***** Исходный текст *****

У многих русских романтиков голос либо музыка и мерцающий визуальный контур сперва существуют порознь и только потом в сознании влюбленного сливаются в опознаваемый им целостный образ. Так происходит, например, в "Черной женщине" Н. Греча, в одной из "аллегорий" Ф. Глинки, в рассказе Н. Бестужева "Отчего я не женат", в том же "Басурмане" И. Лажечникова; а в повести Н. Полевого "Колыбель и гроб" герой, напротив, так и не успевает увидеть девушку, которую он уже узнал по голосу. Сакрализуемый партнер постепенно выступает из светлой магмы неясных предощущений, "сердечного томления"; его образ вырисовывается из полунамеков, полупредчувствий; как некая головоломка, он складывается из вздохов, шорохов, размытых контуров. Ему могут предшествовать все тот же неуловимый взгляд, смутный абрис лица, белое платье, мелькнувшее в вечернем сумраке, лунный силуэт в церковном притворе. Если угодно, это улыбка Чеширского кота, только предшествующая его появлению, а не зависающая после его ухода. В любом случае вымечтанному партнеру придаются черты фрагментарности, недопроявленности, летучести и мимолетности, предваряющей искомое его воплощение (подлинное или мнимое). Предугадываемые возлюбленные - это люди тумана, обретающие явь в момент судьбоносной встречи, которая всегда выглядит своего рода демиургическим воссозданием образа из его составных элементов. Сам порядок подобного собирания может быть существенно иным, чем у Св. Терезы, - таким, например, как в повести Л. Тика "Бокал", переведенной на русский язык в 1828 г.:
И вдруг, начало что-то чудиться Фердинанду, какое-то прелестное личико выглядывало из туманной пелены; на этой головке, казалось, будто золотые кудри вились и упадали… еще несколько минут, и нежный румянец разлился по шатким теням, и Фердинанд узнал улыбающийся образ своей возлюбленной, ее милые черты, ее голубые очи, ее розовые уста, ее нежные щечки. Голова колебалась на белоснежной шее и все явственнее выходила из прозрачного покрова, и с улыбкою глядела на восхищенного юношу. Старик с прежнею неутомимостью продолжал описывать круги по краям покала, и вот… показалась из нее по самые плечи. Еще немного, и прелестное видение все больше и больше выставлялось из золотой глубины, - освободились и нежные руки, и высокая грудь белизны ослепительной. (17)

***** Набор строк *****

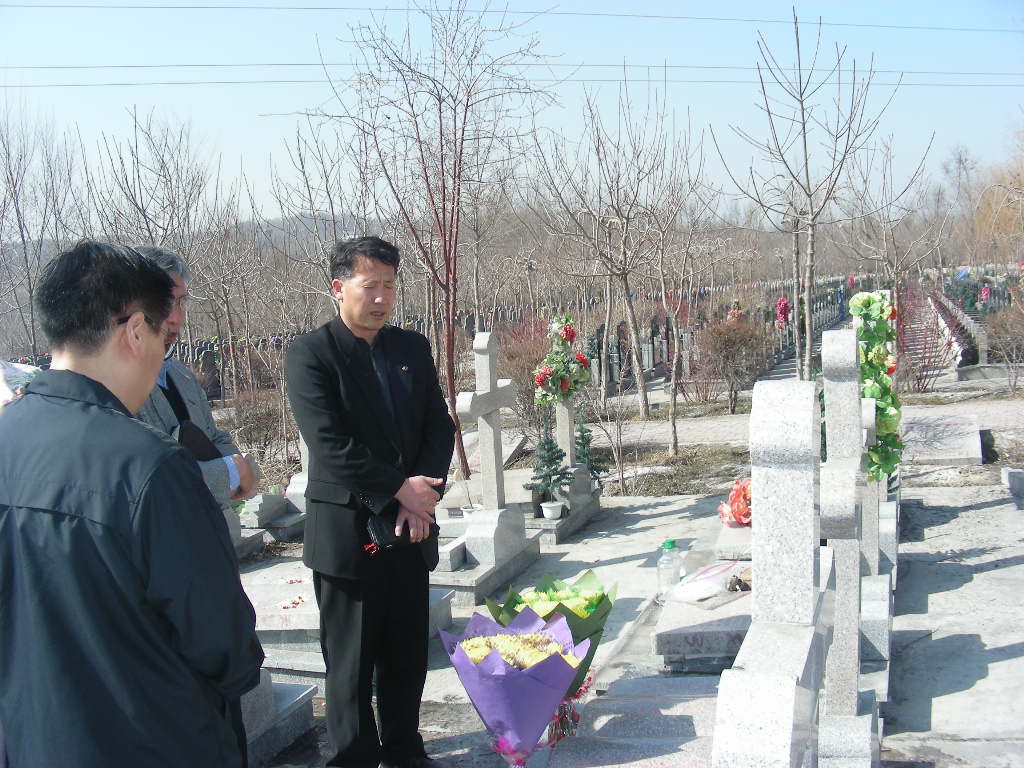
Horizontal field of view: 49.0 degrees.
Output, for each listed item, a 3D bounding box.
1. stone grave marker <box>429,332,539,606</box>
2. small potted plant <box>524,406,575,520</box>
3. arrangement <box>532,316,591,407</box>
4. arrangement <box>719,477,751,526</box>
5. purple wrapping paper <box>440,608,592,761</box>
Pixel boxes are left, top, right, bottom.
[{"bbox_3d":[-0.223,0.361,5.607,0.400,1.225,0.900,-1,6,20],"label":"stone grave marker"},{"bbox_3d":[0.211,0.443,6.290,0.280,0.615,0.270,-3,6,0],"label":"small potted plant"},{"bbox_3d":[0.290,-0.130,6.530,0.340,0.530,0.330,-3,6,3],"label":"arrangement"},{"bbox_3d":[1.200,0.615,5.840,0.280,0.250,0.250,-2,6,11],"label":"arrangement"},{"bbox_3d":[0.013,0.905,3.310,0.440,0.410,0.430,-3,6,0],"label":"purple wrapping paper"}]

*****

▸ Задания для выполнения:
(A) Объясните, опираясь на исходный текст о романтическом образе возлюбленной, почему судьбоносная встреча выглядит «демиургическим воссозданием образа из его составных элементов».
(B) Изложите абзац исходного текста, начинающийся словами «У многих русских романтиков», в виде краткого списка, сохранив его основные факты.
(C) Напишите продолжение исходного текста о романтическом образе возлюбленной, начиная сразу после его последней фразы.

▸ Ответы на задания:
(A) До встречи вымечтанный партнер существует лишь фрагментарно: это голос или музыка, неуловимый взгляд, смутный абрис лица, белое платье, вздохи, шорохи, размытые контуры. В момент встречи эти разрозненные черты сливаются в целостный образ, и «человек тумана» обретает явь. Поэтому встреча предстает как сборка образа из его частей.

(B)
- У многих русских романтиков голос или музыка и мерцающий зрительный контур сначала существуют порознь, а затем в сознании влюбленного сливаются в целостный образ.
- Примеры: «Черная женщина» Н. Греча, одна из «аллегорий» Ф. Глинки, «Отчего я не женат» Н. Бестужева, «Басурман» И. Лажечникова. В повести Н. Полевого «Колыбель и гроб» герой, напротив, так и не видит девушку, узнанную им по голосу.
- Образ возлюбленного складывается из предчувствий, вздохов, шорохов и размытых контуров. Ему могут предшествовать взгляд, абрис лица, белое платье в сумраке или силуэт в церковном притворе.
- Это напоминает улыбку Чеширского кота, но возникающую до его появления, а не остающуюся после ухода.
- Вымечтанный партнер фрагментарен, летуч и мимолетен до своего воплощения, подлинного или мнимого.
- Предугадываемые возлюбленные – «люди тумана», обретающие явь в момент судьбоносной встречи, которая выглядит как демиургическое воссоздание образа из составных элементов.
- Порядок такого собирания может отличаться от того, что описан у Св. Терезы, как, например, в повести Л. Тика «Бокал» (русский перевод 1828 г.).

(C)
Ср. примерно тот же порядок выстраивания образа в "аллегории" Ф. Глинки "Явление незабвенной":
Вдруг явилась она… Мгновенно предстало, но медленно развилось это чудесное явление. Сперва нарисовалось в воздухе лицо, украшенное всеми прелестями юности, красоты и приятностей (позднее я видел только раз подобное лицо в одной из картин бессмертного Рафаэля). Потом взор скользнул по прелестной шее и груди, которые скромно и густо были закутаны живописно вьющимися покровами, тонкими и волнистыми, как мысли поэта. (18) -
и в романе Н. Греча "Поездка в Германию" (1831):
И вдруг в этом мраке зарделась искорка, больше, светлее, еще больше, еще светлее, и ангельское лицо с милой улыбкою меня приветствует. Я останавливаю на нем взоры, и вот оно облекается прозрачным покровом, его придерживают беленькие ручки; вот и локотки явились, вот и плечи, вот бюст ее - вот и вся она, вот летит навстречу - я умираю в восторге! (19)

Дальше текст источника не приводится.